Prime ingredients for big deer anywhere outside selective breeding facilities for captive deer is age, exceptional food sources and genetics. It is evident at 5 1/2 years that Dwyer's buck had achieved great antler growth. Minerals from the Bosque County soils no doubt helped produce the No. 3 ingredient, and wise management by the ranch owner helped complete the formula.
"We are right at the top of the Hill Country," said Roy Eddins, owner of the 800-acre RSP Ranch whose name is derived from the initials of two family members and himself. "We have lots of good water and cover for the deer and we don't do any commercial hunting. It is hunted only by family members and friends. We feed year 'round, about half corn and half protein called Antler Max. In fact we just added four new feeders."

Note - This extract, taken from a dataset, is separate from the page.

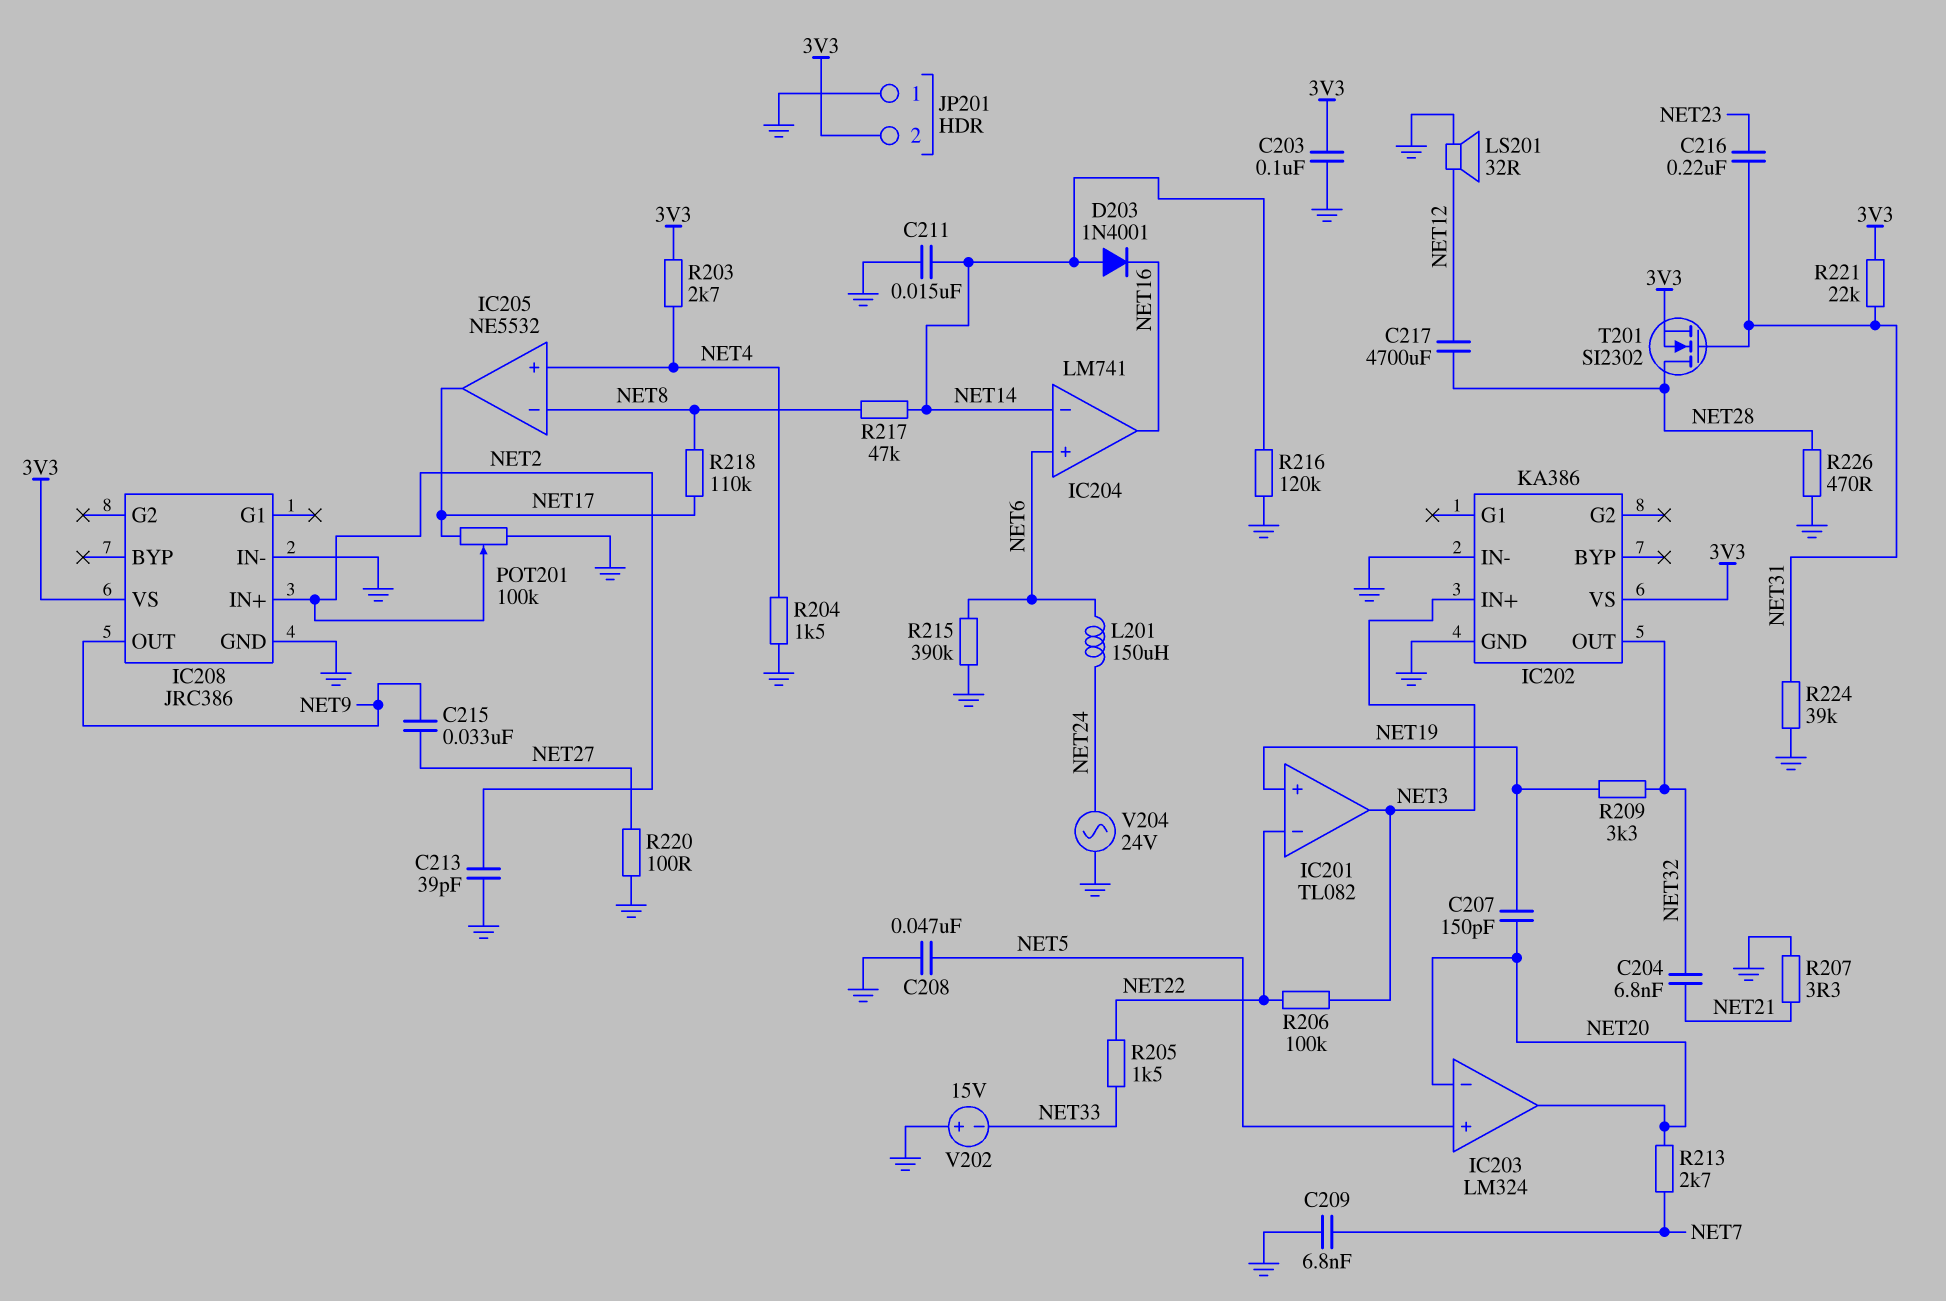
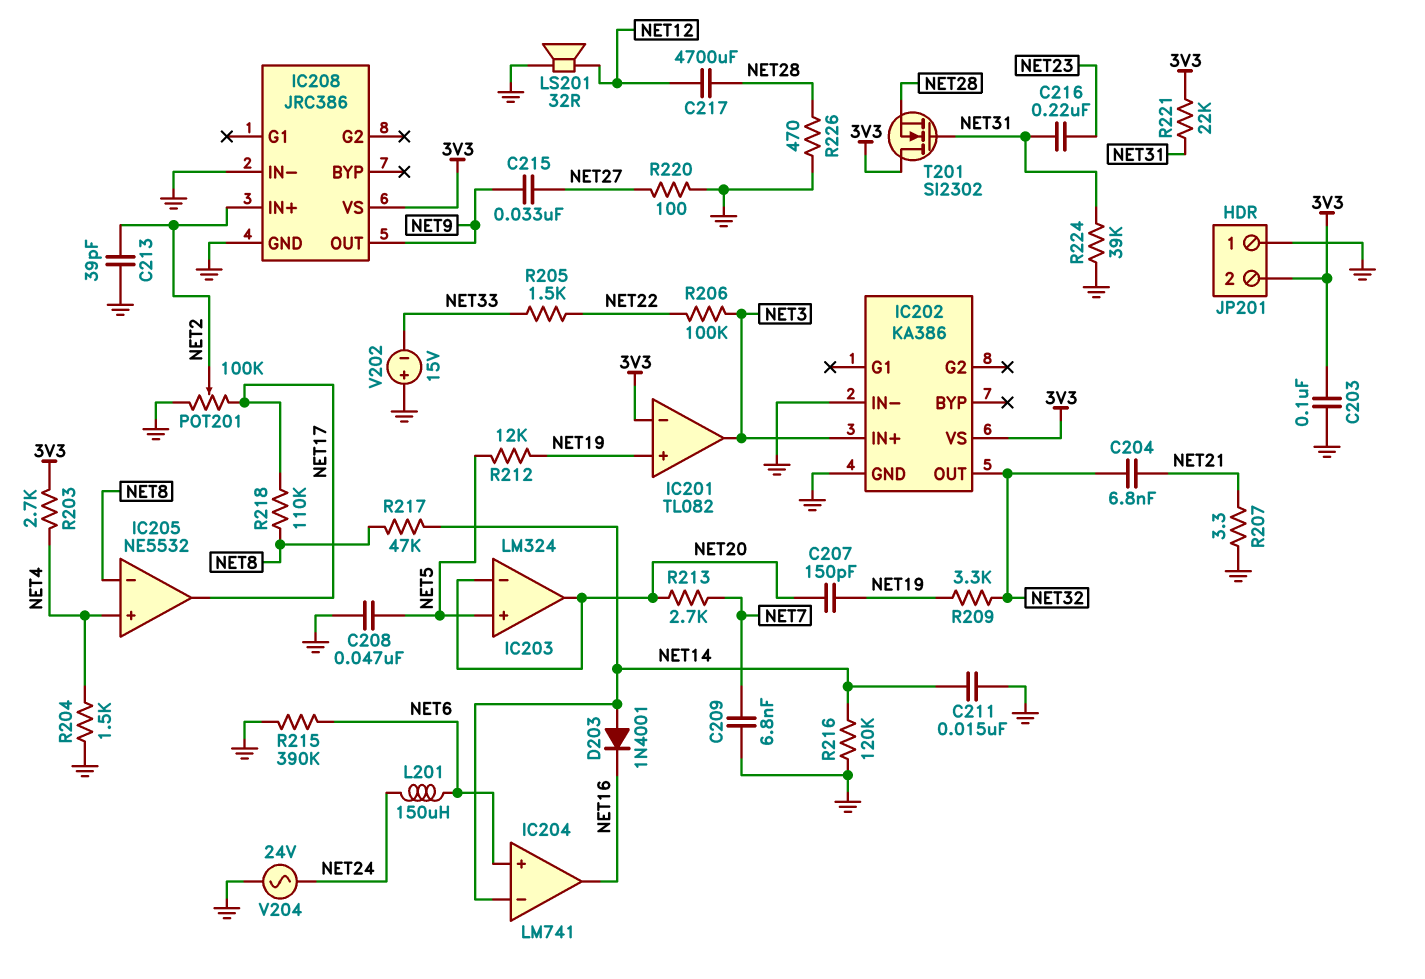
IC201 pin in-: NET22 -> 3V3
R212: none -> 12k (NET5, NET19)
T201: NMOS SI2302 (G NET31, D NET28, S 3V3) -> NMOS SI2302 (G NET31, D 3V3, S NET28)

Eddins said his ranch is "heavily manicured" and has lots of pecans, oaks and cedars. "A Texas Parks and Wildlife biologist told me we have a lot of different types of browse that benefits the deer," Eddins said. "We have been feeding the deer for eight years now, but they feed on natural foods more than they do the feed.
Although Eddins does not know what the buck-doe ratio is, the buck
population is extremely high. "My place used to be a cattle ranch, but now it's just a beautiful place with lots of wildlife," he said. "There are a lot of hills and we have tried to make it a really beautiful place by clearing out a few places. We have two really nice lakes that benefit the wildlife, too."
Eddins said he has not implemented any kind of strict management program of his own for the deer on his ranch. "We follow the Texas Parks and Wildlife Department recommendations," Eddins said. "We really haven't taken very many deer off the ranch."
Eddins said no one had ever reported seeing Dwyer's buck before it was shot. "We have had several 10- and 12-pointers taken, but we never have seen a really monster buck. Most of our deer average around 135 pounds, but I think Chris' buck weighed somewhere around 160 pounds. It was a really fine deer and I'm proud for him."